In this study, we found that in 284 patients, a history of receiving at least two thrombolyses (OR 1.821, 95% CI 1.082–3.065) may be an independent risk factor for rICH. Most of the previous literature on repeated thrombolysis consists of case reports or small sample case series, showing that repeated thrombolysis has no significant effect on the occurrence of HT after IVT [27, 28]. Our study suggests that repeated thrombolysis may increase the risk of rICH. Previous studies have observed that intravenous thrombolytic therapy itself could increase intracranial microbleeds [29, 30], which were associated with the development of rICH after intravenous thrombolytic therapy [31]. Additionally, pre-existing blood–brain barrier disruption may be exacerbated after intravenous thrombolysis with alteplase [32], further contributing to the risk of rICH. The exact mechanism of this association remains unclear and requires further investigation. Additionally, our study found that age, a history of congestive heart failure, NIHSS score before thrombolysis, and systolic blood pressure before thrombolysis were independent factors associated with rICH. However, we did not find an association between onset-to-treatment time and rICH.

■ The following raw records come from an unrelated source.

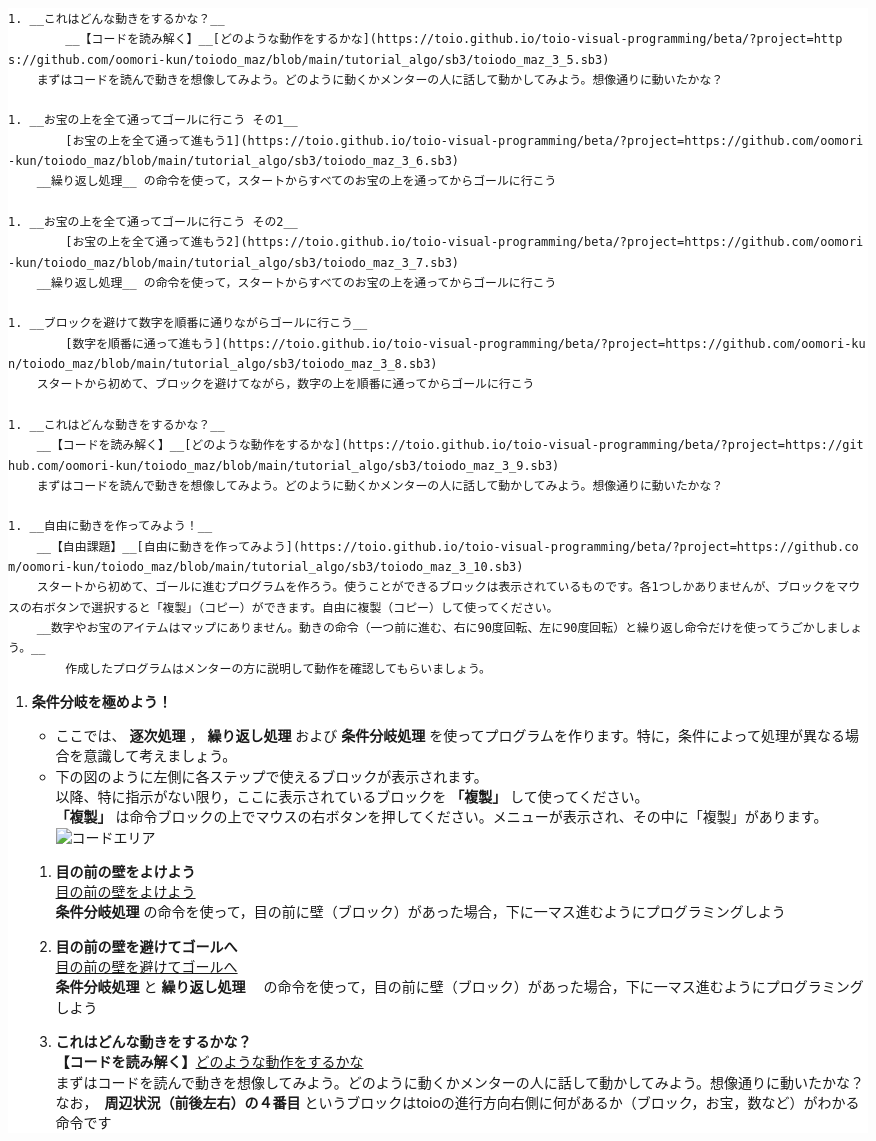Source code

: 	1. __これはどんな動きをするかな？__  
    		__【コードを読み解く】__[どのような動作をするかな](https://toio.github.io/toio-visual-programming/beta/?project=https://github.com/oomori-kun/toiodo_maz/blob/main/tutorial_algo/sb3/toiodo_maz_3_5.sb3)  
		まずはコードを読んで動きを想像してみよう。どのように動くかメンターの人に話して動かしてみよう。想像通りに動いたかな？  

	1. __お宝の上を全て通ってゴールに行こう その1__  
    		[お宝の上を全て通って進もう1](https://toio.github.io/toio-visual-programming/beta/?project=https://github.com/oomori-kun/toiodo_maz/blob/main/tutorial_algo/sb3/toiodo_maz_3_6.sb3)  
		__繰り返し処理__ の命令を使って，スタートからすべてのお宝の上を通ってからゴールに行こう  

	1. __お宝の上を全て通ってゴールに行こう その2__  
    		[お宝の上を全て通って進もう2](https://toio.github.io/toio-visual-programming/beta/?project=https://github.com/oomori-kun/toiodo_maz/blob/main/tutorial_algo/sb3/toiodo_maz_3_7.sb3)  
		__繰り返し処理__ の命令を使って，スタートからすべてのお宝の上を通ってからゴールに行こう  

	1. __ブロックを避けて数字を順番に通りながらゴールに行こう__  
    		[数字を順番に通って進もう](https://toio.github.io/toio-visual-programming/beta/?project=https://github.com/oomori-kun/toiodo_maz/blob/main/tutorial_algo/sb3/toiodo_maz_3_8.sb3)  
		スタートから初めて、ブロックを避けてながら，数字の上を順番に通ってからゴールに行こう  

	1. __これはどんな動きをするかな？__  
 		__【コードを読み解く】__[どのような動作をするかな](https://toio.github.io/toio-visual-programming/beta/?project=https://github.com/oomori-kun/toiodo_maz/blob/main/tutorial_algo/sb3/toiodo_maz_3_9.sb3)  
		まずはコードを読んで動きを想像してみよう。どのように動くかメンターの人に話して動かしてみよう。想像通りに動いたかな？  

	1. __自由に動きを作ってみよう！__  
 		__【自由課題】__[自由に動きを作ってみよう](https://toio.github.io/toio-visual-programming/beta/?project=https://github.com/oomori-kun/toiodo_maz/blob/main/tutorial_algo/sb3/toiodo_maz_3_10.sb3)  
		スタートから初めて、ゴールに進むプログラムを作ろう。使うことができるブロックは表示されているものです。各1つしかありませんが、ブロックをマウスの右ボタンで選択すると「複製」（コピー）ができます。自由に複製（コピー）して使ってください。  
	   	__数字やお宝のアイテムはマップにありません。動きの命令（一つ前に進む、右に90度回転、左に90度回転）と繰り返し命令だけを使ってうごかしましょう。__  
    		作成したプログラムはメンターの方に説明して動作を確認してもらいましょう。  

1. __条件分岐を極めよう！__  
	* ここでは、 __逐次処理__ ， __繰り返し処理__ および __条件分岐処理__ を使ってプログラムを作ります。特に，条件によって処理が異なる場合を意識して考えましょう。
	* 下の図のように左側に各ステップで使えるブロックが表示されます。  
   	以降、特に指示がない限り，ここに表示されているブロックを __「複製」__ して使ってください。  
   	__「複製」__ は命令ブロックの上でマウスの右ボタンを押してください。メニューが表示され、その中に「複製」があります。
   		<img width="500"  alt="コードエリア" src="https://github.com/oomori-kun/toiodo_maz/assets/17058514/db383da4-6a52-4967-8917-90653158678c" >  

	1. __目の前の壁をよけよう__  
		 [目の前の壁をよけよう](https://toio.github.io/toio-visual-programming/beta/?project=https://github.com/oomori-kun/toiodo_maz/blob/main/tutorial_algo/sb3/toiodo_maz_4_1.sb3)  
		__条件分岐処理__ の命令を使って，目の前に壁（ブロック）があった場合，下に一マス進むようにプログラミングしよう  

	1. __目の前の壁を避けてゴールへ__  
		 [目の前の壁を避けてゴールへ](https://toio.github.io/toio-visual-programming/beta/?project=https://github.com/oomori-kun/toiodo_maz/blob/main/tutorial_algo/sb3/toiodo_maz_4_2.sb3)  
		__条件分岐処理__ と __繰り返し処理__ 　の命令を使って，目の前に壁（ブロック）があった場合，下に一マス進むようにプログラミングしよう  

	1. __これはどんな動きをするかな？__  
		 __【コードを読み解く】__[どのような動作をするかな](https://toio.github.io/toio-visual-programming/beta/?project=https://github.com/oomori-kun/toiodo_maz/blob/main/tutorial_algo/sb3/toiodo_maz_4_3.sb3)  
		まずはコードを読んで動きを想像してみよう。どのように動くかメンターの人に話して動かしてみよう。想像通りに動いたかな？
		なお，　__周辺状況（前後左右）の４番目__ というブロックはtoioの進行方向右側に何があるか（ブロック，お宝，数など）がわかる命令です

Notably, our study has some limitations. First, it was a retrospective case–control study, although the data collection and registration were conducted prospectively. Second, we did not include imaging features before and after thrombolysis, such as high-density shadow of the middle cerebral artery on CT, previously damage lesions, cerebral microbleeds, and white matter lesions. These factors could have helped us to better understand the underlying mechanisms contributing the association of AF and previous thrombolysis with rICH. Therefore, further research on these factors is needed.

Conclusions

In this study, we established that both newly diagnosed AF and previously known AF were independently associated with rICH, with newly diagnosed AF having a greater impact on rICH than previously known AF. These results could be instrumental in selecting suitable patients for future studies aimed at improving the safety of IVT.